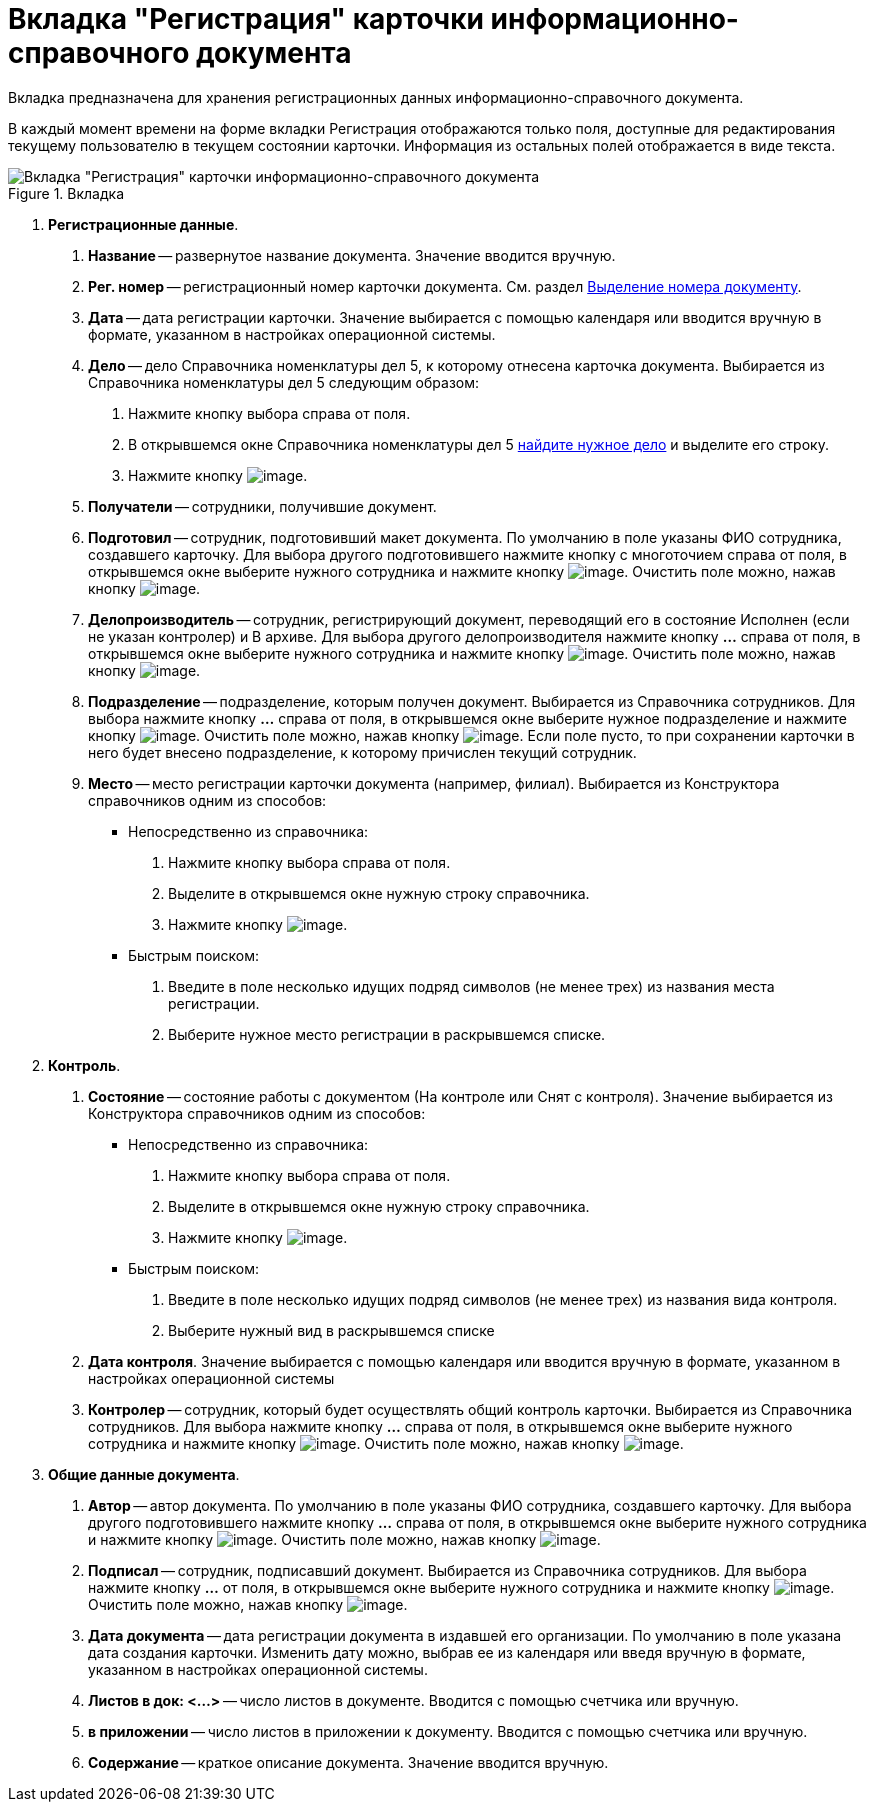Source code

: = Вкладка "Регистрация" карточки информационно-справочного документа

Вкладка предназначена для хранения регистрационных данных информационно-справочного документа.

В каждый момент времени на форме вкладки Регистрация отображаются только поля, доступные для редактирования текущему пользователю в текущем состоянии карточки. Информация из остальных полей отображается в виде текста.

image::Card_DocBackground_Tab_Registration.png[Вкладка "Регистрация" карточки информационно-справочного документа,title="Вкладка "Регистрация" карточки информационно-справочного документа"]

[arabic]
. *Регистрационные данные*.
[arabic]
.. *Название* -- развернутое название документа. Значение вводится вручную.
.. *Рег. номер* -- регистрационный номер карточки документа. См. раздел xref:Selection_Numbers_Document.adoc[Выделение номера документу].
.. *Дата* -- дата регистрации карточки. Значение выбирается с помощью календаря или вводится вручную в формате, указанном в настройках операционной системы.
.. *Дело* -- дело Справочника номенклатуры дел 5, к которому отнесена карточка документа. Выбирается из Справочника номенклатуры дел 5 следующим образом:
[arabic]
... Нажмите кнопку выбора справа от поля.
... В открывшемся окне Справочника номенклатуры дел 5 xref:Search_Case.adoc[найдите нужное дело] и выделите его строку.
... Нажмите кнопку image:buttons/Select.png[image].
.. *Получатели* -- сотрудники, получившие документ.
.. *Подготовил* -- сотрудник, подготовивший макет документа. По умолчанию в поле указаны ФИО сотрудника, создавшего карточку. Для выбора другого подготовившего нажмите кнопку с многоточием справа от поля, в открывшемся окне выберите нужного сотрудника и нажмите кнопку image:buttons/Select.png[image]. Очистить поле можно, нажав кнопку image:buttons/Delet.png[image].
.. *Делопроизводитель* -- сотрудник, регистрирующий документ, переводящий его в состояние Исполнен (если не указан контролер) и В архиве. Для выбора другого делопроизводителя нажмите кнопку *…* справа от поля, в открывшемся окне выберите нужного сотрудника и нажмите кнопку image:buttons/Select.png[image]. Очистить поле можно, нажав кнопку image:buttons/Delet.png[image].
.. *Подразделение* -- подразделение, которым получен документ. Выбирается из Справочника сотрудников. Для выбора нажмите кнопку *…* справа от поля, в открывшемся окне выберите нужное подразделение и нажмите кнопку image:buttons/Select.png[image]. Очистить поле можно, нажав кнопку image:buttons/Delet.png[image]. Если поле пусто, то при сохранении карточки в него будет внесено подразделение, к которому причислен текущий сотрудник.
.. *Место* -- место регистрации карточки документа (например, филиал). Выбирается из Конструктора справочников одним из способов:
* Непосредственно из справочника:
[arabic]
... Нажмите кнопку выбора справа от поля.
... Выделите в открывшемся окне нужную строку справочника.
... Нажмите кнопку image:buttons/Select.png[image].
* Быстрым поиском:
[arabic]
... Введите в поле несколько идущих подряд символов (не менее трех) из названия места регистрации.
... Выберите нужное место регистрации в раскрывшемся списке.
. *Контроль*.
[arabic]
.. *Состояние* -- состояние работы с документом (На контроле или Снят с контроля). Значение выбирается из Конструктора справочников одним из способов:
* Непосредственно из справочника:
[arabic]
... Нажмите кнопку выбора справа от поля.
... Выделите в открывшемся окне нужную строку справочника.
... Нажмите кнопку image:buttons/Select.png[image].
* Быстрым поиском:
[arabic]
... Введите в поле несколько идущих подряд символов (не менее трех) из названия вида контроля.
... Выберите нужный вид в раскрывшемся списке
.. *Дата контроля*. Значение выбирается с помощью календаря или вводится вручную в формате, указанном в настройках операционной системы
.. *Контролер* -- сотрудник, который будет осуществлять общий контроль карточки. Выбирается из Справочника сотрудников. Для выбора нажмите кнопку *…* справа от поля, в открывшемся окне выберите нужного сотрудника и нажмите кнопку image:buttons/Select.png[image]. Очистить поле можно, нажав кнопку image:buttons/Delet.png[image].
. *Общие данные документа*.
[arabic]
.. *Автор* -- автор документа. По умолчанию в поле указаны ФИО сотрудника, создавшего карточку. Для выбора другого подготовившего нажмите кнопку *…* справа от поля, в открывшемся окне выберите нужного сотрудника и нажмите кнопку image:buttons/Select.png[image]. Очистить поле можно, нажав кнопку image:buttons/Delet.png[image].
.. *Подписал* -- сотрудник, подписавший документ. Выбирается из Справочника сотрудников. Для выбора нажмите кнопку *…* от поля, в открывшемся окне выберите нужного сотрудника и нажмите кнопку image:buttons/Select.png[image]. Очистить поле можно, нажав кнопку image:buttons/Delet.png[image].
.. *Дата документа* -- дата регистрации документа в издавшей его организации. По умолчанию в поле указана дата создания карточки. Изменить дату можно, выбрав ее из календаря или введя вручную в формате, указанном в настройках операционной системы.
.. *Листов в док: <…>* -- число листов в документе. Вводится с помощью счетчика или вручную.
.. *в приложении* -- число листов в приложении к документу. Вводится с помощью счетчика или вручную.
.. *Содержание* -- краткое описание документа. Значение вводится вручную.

Problem = Reproduce every line of the listing above in which the string "названия" appears.

Output of the task =
... Введите в поле несколько идущих подряд символов (не менее трех) из названия места регистрации.
... Введите в поле несколько идущих подряд символов (не менее трех) из названия вида контроля.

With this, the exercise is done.